As we prepare to gather in groups in the near future, we may want to consider ramping up our immunizations.
Please refer to https://www.cdc.gov/vaccines/adults/rec-vac/index.html
Here is a summary:
Diphtheria, Tetanus, and Pertussis (whooping cough)
Yes — we do need boosters, as our immunities do wear off.
- Every adult should get the Tdap vaccine once if they did not receive it as an adolescent to protect against pertussis (whooping cough), and then a Td (tetanus, diphtheria) booster shot every 10 years. In addition, women should get the Tdap vaccine each time they are pregnant, preferably at 27 through 36 weeks. (This is especially important for folks who are around young kids.)
Mumps, Measles, Rubella
I remember having each one of these. The misery of mumps! The 106 temperature of measles!
Do adults need a booster? Here is what the CDC says:
Adults who do not have presumptive evidence of immunity should get at least one dose of MMR vaccine.
Certain adults may need 2 doses. Adults who are going to be in a setting that poses a high risk for measles or mumps transmission should make sure they have had two doses separated by at least 28 days. These adults include
- students at post-high school education institutions
- healthcare personnel
- international travelers
Flues, Shingles, Pneumonia
- Shingles vaccine, which protects against shingles and the complications from the disease (recommended for healthy adults 50 years and older)

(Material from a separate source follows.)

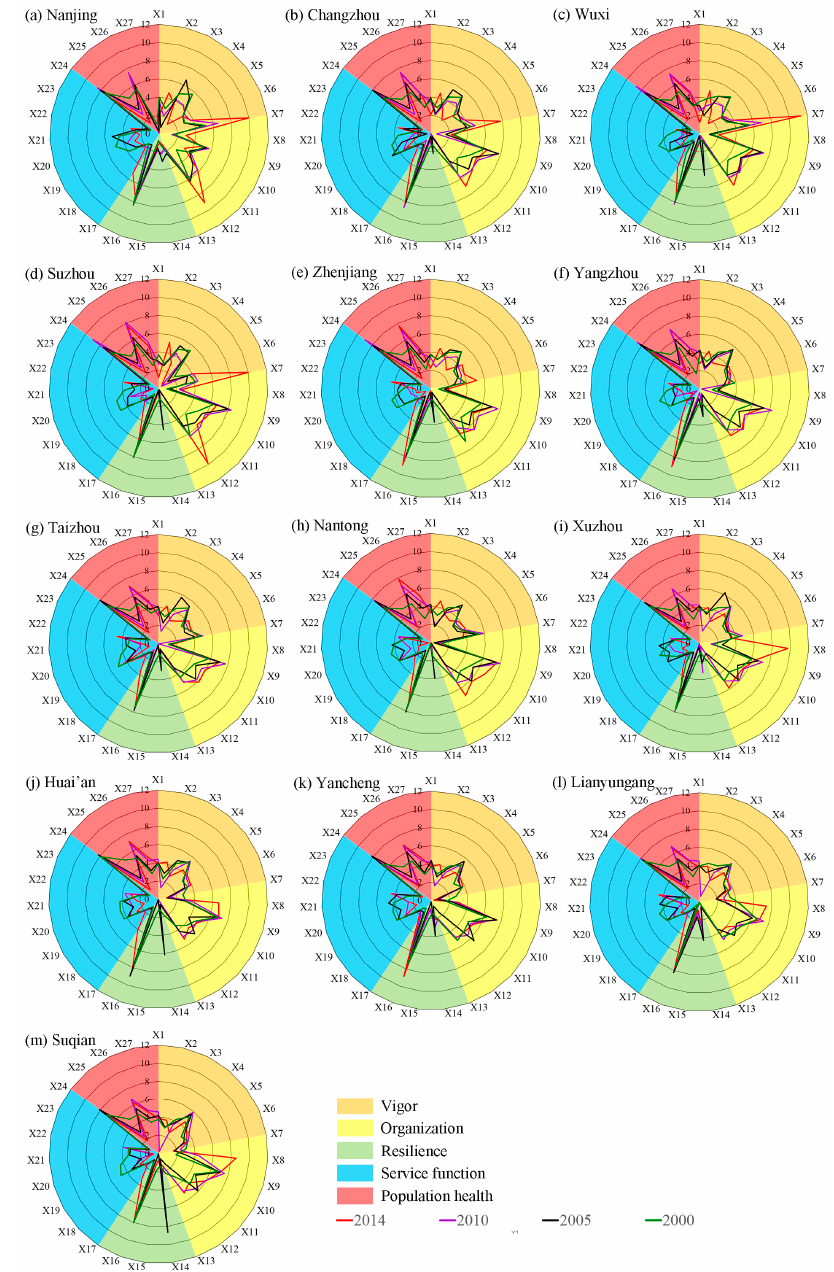
Figure 5. Obstacle degree of each indicator in different city from 2000 to 2014 (Different background colors represents different components of urban ecosystem health, lines with different colors represents obstacle degree values of each indicators with different years).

- Pneumococcal vaccine (PPSV23), which protects against serious pneumococcal disease, including meningitis and bloodstream infections (recommended for all adults 65 years or older, and for adults younger than 65 years who have certain health conditions)
- Pneumococcal conjugate vaccine (PCV13), which protects against serious pneumococcal disease and pneumonia (recommended for all adults with a condition that weakens the immune system, cerebrospinal fluid leak, or cochlear implant)
Again, decisions about vaccinations should be made with the advice of your health care professional.
Looking forward to a safe, happy return fo BBUUC.